Instructions for the task: Repeat the lines below word for word, starting with the line that contains "name author: Lam." and ending with the line that contains "collection date as typed: 07 Feb 1912", both included.

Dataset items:
◆ ◆ ◆ ◆ ◆

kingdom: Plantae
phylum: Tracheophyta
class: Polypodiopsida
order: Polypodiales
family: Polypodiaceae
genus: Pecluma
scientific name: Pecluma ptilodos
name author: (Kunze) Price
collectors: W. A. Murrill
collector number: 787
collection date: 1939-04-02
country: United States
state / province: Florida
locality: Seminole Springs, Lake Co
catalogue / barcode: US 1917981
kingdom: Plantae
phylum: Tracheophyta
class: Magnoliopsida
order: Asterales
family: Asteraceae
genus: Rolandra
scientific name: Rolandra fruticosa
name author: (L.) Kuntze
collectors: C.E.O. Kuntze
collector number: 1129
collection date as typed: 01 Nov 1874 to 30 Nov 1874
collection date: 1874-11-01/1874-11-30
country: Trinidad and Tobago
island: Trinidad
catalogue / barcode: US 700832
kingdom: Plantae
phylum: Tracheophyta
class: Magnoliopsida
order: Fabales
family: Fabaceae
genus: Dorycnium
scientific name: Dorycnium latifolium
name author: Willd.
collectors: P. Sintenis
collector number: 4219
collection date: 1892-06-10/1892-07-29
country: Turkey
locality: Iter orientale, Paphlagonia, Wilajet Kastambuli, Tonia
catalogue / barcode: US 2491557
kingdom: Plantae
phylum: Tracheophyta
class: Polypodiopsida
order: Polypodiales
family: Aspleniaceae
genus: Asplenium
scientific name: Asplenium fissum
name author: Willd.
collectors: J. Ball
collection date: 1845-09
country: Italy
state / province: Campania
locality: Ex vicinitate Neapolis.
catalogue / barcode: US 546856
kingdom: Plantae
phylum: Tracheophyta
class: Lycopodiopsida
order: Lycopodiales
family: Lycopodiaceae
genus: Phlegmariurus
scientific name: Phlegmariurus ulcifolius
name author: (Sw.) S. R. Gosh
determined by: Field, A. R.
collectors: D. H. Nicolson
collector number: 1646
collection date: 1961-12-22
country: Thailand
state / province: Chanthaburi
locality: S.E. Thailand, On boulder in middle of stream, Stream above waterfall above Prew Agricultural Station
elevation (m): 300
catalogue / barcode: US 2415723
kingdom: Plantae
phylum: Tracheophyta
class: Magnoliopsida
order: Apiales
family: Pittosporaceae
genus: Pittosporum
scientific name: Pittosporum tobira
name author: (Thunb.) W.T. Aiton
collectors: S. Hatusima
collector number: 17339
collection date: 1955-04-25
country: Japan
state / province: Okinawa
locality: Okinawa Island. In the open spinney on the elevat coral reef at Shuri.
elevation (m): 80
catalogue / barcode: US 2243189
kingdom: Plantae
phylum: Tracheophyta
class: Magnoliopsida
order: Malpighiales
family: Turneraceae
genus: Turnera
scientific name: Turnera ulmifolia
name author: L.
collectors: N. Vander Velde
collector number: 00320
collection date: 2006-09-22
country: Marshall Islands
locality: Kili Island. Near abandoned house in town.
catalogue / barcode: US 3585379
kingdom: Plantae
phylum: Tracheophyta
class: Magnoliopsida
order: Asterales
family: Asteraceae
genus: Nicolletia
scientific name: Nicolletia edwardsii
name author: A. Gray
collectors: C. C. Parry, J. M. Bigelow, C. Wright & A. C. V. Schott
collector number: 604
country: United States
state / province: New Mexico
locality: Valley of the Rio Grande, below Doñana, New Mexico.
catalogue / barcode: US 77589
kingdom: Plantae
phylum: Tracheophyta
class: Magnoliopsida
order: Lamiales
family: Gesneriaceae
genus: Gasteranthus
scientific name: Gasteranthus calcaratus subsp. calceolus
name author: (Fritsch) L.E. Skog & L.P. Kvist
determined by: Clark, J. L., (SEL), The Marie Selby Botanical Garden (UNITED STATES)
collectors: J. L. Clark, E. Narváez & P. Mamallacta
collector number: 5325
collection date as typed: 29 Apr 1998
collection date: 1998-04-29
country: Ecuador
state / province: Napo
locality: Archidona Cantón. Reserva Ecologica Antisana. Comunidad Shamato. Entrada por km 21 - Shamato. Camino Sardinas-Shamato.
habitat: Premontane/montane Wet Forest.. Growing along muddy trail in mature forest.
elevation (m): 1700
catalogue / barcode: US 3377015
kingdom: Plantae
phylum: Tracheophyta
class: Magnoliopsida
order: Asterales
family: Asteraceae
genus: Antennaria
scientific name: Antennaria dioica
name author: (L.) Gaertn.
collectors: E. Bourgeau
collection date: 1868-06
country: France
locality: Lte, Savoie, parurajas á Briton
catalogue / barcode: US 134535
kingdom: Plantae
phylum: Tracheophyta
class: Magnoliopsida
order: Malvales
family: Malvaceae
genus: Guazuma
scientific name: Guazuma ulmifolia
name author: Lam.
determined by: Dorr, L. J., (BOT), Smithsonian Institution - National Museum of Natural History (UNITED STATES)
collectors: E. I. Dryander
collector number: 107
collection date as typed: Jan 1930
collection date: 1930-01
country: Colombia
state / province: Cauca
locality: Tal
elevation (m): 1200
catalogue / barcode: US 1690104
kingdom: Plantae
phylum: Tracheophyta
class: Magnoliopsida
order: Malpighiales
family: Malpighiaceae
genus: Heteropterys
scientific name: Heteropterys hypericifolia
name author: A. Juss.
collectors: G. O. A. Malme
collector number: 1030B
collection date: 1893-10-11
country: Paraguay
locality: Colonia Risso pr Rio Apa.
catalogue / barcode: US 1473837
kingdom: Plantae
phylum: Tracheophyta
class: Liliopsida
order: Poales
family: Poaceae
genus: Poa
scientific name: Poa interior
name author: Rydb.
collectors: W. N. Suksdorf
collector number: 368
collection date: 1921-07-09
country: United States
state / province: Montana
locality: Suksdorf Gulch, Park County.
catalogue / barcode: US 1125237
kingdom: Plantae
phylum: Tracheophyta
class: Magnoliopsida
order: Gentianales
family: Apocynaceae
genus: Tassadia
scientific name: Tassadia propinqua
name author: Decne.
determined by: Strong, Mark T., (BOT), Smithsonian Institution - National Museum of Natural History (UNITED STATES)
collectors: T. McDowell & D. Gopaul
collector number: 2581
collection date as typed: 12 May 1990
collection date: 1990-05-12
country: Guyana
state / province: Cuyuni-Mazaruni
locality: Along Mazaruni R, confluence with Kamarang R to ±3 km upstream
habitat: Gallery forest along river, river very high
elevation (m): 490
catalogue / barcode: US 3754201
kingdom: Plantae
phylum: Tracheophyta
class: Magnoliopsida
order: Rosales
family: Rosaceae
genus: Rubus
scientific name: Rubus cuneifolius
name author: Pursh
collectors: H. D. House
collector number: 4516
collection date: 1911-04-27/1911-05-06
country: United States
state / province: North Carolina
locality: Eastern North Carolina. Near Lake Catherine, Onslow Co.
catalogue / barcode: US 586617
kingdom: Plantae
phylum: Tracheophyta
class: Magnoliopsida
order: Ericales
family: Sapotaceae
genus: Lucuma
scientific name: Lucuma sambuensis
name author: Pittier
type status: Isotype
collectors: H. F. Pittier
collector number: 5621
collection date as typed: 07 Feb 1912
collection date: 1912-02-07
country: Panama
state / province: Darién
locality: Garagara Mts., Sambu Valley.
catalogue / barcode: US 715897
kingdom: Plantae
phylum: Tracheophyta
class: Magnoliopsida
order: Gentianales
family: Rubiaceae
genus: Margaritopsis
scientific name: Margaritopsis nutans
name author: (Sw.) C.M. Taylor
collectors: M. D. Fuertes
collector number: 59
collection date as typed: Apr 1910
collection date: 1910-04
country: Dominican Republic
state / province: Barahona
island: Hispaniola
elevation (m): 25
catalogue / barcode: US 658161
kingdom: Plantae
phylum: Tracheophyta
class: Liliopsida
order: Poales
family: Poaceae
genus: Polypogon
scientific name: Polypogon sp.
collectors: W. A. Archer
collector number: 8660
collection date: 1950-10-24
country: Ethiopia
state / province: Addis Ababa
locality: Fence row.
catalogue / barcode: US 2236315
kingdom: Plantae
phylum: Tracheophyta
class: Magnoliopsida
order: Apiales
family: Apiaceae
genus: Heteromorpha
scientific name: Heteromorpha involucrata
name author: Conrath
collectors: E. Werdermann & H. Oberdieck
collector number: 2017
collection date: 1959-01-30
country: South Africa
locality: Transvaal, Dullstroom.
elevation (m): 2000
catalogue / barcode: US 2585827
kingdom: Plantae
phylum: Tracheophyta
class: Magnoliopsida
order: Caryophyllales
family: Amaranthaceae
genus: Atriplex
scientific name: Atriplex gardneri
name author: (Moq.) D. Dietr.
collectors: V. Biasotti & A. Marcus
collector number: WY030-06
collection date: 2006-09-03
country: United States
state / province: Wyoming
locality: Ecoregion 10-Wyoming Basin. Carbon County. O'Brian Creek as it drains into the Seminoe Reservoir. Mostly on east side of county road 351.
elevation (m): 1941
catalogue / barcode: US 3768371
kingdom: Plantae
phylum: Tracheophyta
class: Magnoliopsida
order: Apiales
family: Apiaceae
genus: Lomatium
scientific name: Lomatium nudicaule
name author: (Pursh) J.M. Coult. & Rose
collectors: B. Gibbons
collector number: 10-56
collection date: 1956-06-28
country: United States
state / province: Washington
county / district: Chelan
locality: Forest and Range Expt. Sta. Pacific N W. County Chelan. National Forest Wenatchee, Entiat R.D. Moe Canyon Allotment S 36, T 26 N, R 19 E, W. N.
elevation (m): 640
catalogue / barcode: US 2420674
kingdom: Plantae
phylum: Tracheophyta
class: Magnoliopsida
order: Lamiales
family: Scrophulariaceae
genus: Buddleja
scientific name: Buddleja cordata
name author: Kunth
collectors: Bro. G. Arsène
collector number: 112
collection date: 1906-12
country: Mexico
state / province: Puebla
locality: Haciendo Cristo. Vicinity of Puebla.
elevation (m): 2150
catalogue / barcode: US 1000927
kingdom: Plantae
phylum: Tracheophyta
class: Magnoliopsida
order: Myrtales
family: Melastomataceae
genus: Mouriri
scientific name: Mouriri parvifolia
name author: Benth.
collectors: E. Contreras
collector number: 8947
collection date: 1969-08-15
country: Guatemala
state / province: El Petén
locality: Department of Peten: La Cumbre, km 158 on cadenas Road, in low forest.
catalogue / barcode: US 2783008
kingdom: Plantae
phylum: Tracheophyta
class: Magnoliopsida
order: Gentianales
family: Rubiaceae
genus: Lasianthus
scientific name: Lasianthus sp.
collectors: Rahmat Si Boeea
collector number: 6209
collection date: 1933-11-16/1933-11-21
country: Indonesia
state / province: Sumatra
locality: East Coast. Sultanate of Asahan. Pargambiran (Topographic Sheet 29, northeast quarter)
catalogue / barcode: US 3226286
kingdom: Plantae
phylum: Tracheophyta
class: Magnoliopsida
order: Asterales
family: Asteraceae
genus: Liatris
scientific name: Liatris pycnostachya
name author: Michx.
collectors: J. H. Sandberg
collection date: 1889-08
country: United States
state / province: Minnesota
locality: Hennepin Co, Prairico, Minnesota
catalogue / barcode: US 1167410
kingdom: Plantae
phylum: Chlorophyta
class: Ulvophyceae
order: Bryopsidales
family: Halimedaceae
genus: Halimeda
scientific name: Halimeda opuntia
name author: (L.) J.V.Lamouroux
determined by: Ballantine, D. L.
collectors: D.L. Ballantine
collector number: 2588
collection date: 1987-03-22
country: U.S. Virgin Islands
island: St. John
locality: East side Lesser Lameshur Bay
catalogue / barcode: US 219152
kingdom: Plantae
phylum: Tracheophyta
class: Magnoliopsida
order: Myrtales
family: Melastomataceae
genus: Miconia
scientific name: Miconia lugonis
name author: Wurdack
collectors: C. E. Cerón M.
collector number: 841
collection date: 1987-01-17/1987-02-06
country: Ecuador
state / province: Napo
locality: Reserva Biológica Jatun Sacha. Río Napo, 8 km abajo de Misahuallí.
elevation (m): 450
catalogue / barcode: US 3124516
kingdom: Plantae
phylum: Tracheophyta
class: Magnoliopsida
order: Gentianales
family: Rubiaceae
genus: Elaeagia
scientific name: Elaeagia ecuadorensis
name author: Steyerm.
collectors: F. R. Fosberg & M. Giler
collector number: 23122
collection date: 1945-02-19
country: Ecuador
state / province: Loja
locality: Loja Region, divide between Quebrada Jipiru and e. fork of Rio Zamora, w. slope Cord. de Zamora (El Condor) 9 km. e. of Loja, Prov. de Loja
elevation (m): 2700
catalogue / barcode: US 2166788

◆ ◆ ◆ ◆ ◆

Written response:
name author: Lam.
determined by: Dorr, L. J., (BOT), Smithsonian Institution - National Museum of Natural History (UNITED STATES)
collectors: E. I. Dryander
collector number: 107
collection date as typed: Jan 1930
collection date: 1930-01
country: Colombia
state / province: Cauca
locality: Tal
elevation (m): 1200
catalogue / barcode: US 1690104
kingdom: Plantae
phylum: Tracheophyta
class: Magnoliopsida
order: Malpighiales
family: Malpighiaceae
genus: Heteropterys
scientific name: Heteropterys hypericifolia
name author: A. Juss.
collectors: G. O. A. Malme
collector number: 1030B
collection date: 1893-10-11
country: Paraguay
locality: Colonia Risso pr Rio Apa.
catalogue / barcode: US 1473837
kingdom: Plantae
phylum: Tracheophyta
class: Liliopsida
order: Poales
family: Poaceae
genus: Poa
scientific name: Poa interior
name author: Rydb.
collectors: W. N. Suksdorf
collector number: 368
collection date: 1921-07-09
country: United States
state / province: Montana
locality: Suksdorf Gulch, Park County.
catalogue / barcode: US 1125237
kingdom: Plantae
phylum: Tracheophyta
class: Magnoliopsida
order: Gentianales
family: Apocynaceae
genus: Tassadia
scientific name: Tassadia propinqua
name author: Decne.
determined by: Strong, Mark T., (BOT), Smithsonian Institution - National Museum of Natural History (UNITED STATES)
collectors: T. McDowell & D. Gopaul
collector number: 2581
collection date as typed: 12 May 1990
collection date: 1990-05-12
country: Guyana
state / province: Cuyuni-Mazaruni
locality: Along Mazaruni R, confluence with Kamarang R to ±3 km upstream
habitat: Gallery forest along river, river very high
elevation (m): 490
catalogue / barcode: US 3754201
kingdom: Plantae
phylum: Tracheophyta
class: Magnoliopsida
order: Rosales
family: Rosaceae
genus: Rubus
scientific name: Rubus cuneifolius
name author: Pursh
collectors: H. D. House
collector number: 4516
collection date: 1911-04-27/1911-05-06
country: United States
state / province: North Carolina
locality: Eastern North Carolina. Near Lake Catherine, Onslow Co.
catalogue / barcode: US 586617
kingdom: Plantae
phylum: Tracheophyta
class: Magnoliopsida
order: Ericales
family: Sapotaceae
genus: Lucuma
scientific name: Lucuma sambuensis
name author: Pittier
type status: Isotype
collectors: H. F. Pittier
collector number: 5621
collection date as typed: 07 Feb 1912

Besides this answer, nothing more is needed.